Задания:
**a.** В каком учебном заведении, согласно отрывку о Твардовском, учился рассказчик в то время, когда в московских журналах печатались первые стихи Твардовского?
**b.** Перечислите всех поэтов, названных в отрывке о Твардовском в абзаце, который начинается словами «Если добавить к этому».

Отрывок текста:
━━━━━━━━━━━━━━━━

Мне не требуется дополнительной дистанции времени, чтобы осознать место, принадлежащее в нашей литературе Твардовскому как одному из великих поэтов XX века. Но именно эта, уже сложившаяся определенность моего нынешнего взгляда на него, пожалуй, и затрудняет попытки вспомнить, задним числом, как она постепенно складывалась в моем сознании.

Если начать с давно прошедших времен, то, по правде говоря, я не помню своего восприятия первых стихов Твардовского, печатавшихся в начале тридцатых годов в московских журналах. Я уже учился тогда в Литературном институте, начинал писать и жил (не в материальном, конечно, а в духовном смысле) главным образом стихами. Однако, как это теперь ни странно мне, среди многого, жадно и поспешно прочитанного в те годы, ранние стихи Твардовского не отложились в моем сознании как что‑то заметное, особое.

Для меня, как, впрочем, и для многих поэтов моего поколения, в те годы главной любовью оказался Багрицкий, на какое‑то время заслонивший от нас даже Маяковского.





Он был для меня в советской поэзии главным поэтом тогда. Рядом с ним в моем сознании стояли некоторые ранние стихи Тихонова, красота его грузинского цикла, — сознание этой красоты и увлечение этими стихами пришло немного позже. Важны были для меня некоторые стихи Луговского, я любил их потому, что любил самого Луговского и много общался с ним в те годы. И, пожалуй, еще наиболее важным увлечением тех лет для меня были поэмы Сельвинссого…

Если добавить к этому, что в те годы наибольшим моим увлечением — большим, чем Багрицкий, — были стихи Киплинга, которые я и переводил с подстрочников, и читал все, что было переведено на русский язык, которому я в наибольшей степени, чем кому бы то ни было другому за всю поэтическую работу, подражал тогда, — если добавить это, то, наверное, станет понятнее, почему первые печатавшиеся тогда стихи Твардовского, и даже уже не первые, ставшие заметными для многих других, для меня остались незаметными. Они как‑то прошли мимо меня, не вошли в круг моих не только пристрастий, но и поэтических интересов.

━━━━━━━━━━━━━━━━

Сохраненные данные
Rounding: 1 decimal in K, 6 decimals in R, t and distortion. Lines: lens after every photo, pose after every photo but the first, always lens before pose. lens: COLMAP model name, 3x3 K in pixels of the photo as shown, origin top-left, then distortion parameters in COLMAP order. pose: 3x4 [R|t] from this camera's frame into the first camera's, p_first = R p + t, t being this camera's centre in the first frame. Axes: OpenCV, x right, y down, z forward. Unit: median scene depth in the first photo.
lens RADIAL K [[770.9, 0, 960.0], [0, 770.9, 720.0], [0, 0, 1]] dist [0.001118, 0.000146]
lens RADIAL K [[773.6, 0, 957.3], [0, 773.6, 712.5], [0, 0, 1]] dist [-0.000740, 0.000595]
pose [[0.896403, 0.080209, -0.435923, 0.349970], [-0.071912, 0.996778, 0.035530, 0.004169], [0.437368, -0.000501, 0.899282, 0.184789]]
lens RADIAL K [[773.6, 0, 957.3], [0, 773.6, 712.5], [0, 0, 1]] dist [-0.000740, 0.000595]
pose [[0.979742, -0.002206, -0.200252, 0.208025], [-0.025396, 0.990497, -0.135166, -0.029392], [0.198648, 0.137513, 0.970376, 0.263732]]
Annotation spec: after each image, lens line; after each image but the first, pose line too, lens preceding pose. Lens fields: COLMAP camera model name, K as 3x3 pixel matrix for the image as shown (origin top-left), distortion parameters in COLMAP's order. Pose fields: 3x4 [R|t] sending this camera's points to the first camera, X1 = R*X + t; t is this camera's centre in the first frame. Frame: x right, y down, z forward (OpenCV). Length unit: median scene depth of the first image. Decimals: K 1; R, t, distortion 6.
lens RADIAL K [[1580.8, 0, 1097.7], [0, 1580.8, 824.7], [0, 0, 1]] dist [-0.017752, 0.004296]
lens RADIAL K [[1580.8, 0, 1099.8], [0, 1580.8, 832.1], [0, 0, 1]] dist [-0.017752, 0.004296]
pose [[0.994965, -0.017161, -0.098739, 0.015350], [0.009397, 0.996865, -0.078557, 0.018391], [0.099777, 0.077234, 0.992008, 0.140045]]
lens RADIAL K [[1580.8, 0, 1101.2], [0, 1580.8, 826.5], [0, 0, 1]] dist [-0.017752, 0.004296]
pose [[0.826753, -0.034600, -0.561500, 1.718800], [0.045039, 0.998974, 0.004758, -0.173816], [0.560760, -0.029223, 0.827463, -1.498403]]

━━━━━━━━━━━━━━━━

Ответы:
**a.** В Литературном институте.

**b.** Багрицкий, Киплинг, Твардовский.